Für das Sammeln von Nebelwasser werden spezielle Kollektoren benötigt: Diese bestehen typischerweise aus einem Netz, das zwischen zwei Pfosten gespannt ist und Feuchtigkeit auffängt. Die Tröpfchen sammeln sich auf der Oberfläche, fliessen in eine Rinne und gelangen von dort in Wasserbehälter – ganz ohne externe Energie.
«Wertvolle Möglichkeit zur Verbesserung der Lebensqualität»
Das Konzept wird bereits in ländlichen Regionen Südamerikas und Afrikas getestet. Die aktuelle Studie sollte nun das Potenzial der Methode für eine urbane Umgebung testen.
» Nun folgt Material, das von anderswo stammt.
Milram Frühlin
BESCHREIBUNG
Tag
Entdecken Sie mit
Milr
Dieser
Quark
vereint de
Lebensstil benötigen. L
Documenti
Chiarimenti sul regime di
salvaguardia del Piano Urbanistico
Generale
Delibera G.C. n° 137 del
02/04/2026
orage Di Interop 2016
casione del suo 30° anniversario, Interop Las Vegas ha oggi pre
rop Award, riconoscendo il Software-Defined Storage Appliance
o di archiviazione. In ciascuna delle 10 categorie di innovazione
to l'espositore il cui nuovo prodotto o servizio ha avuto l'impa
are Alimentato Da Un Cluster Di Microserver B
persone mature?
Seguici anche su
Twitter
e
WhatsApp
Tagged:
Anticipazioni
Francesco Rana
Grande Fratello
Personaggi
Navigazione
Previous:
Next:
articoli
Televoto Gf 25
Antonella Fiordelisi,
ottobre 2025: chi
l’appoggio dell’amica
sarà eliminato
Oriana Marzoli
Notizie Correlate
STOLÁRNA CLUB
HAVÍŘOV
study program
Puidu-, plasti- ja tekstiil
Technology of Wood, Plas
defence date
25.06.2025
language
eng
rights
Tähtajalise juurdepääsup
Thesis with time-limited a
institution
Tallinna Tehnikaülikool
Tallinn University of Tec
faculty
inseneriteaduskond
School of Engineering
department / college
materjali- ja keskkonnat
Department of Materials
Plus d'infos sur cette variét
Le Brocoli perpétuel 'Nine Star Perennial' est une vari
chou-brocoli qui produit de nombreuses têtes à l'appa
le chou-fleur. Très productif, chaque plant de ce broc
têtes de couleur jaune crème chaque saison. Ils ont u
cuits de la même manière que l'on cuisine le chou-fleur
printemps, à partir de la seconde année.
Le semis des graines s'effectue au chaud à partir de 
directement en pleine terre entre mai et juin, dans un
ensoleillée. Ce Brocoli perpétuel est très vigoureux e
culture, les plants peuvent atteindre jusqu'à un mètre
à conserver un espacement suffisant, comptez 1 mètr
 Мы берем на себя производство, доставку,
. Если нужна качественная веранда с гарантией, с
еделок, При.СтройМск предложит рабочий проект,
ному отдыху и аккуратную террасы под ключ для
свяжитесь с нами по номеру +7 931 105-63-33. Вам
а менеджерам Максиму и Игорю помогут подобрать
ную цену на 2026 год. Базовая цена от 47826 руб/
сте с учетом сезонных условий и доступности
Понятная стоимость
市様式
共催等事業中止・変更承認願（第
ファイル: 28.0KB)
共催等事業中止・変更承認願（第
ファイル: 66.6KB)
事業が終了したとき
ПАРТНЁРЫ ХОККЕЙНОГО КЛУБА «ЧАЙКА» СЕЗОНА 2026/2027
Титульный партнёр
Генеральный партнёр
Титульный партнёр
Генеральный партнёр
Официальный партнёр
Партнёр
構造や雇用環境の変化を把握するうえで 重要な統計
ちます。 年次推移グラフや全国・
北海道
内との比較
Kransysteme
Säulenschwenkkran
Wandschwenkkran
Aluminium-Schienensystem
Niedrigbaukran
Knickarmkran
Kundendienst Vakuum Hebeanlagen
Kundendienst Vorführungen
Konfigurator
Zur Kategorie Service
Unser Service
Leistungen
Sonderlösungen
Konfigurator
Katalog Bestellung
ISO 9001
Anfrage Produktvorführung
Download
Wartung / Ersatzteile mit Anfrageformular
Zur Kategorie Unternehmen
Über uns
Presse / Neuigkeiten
Das Forschungsteam stellte mehrere Nebelkollektoren in und um Alto Hospicio auf, einer schnell wachsenden Stadt im Norden der Atacama-Wüste. Hier leben rund 10'000 Menschen in einfachen Unterkünften, von denen nur 1,6 Prozent ans Wassernetz angeschlossen sind. Die meisten Bewohner sind auf Wasserlieferungen per Lkw angewiesen. «Das Sammeln von Wasser aus unkonventionellen Quellen wie Nebel bietet eine wertvolle Möglichkeit zur Verbesserung der Lebensqualität», wird Erstautorin Virginia Carter Gamberini von der chilenischen Universidad Mayor in einer Mitteilung zitiert.
Die Wissenschaftlerinnen und Wissenschaftler stellten fest, dass in einem Gebiet von 100 Quadratkilometern rund um Alto Hospicio täglich zwischen 0,2 und 5 Liter Nebelwasser pro Quadratmeter gesammelt werden könnten. Dies sei allerdings beschränkt auf höher gelegene Bereiche ausserhalb der Stadtgrenzen. Im August und September 2024 wurde sogar ein Sammelpotenzial von bis zu 10 Litern pro Quadratmeter und Tag festgestellt.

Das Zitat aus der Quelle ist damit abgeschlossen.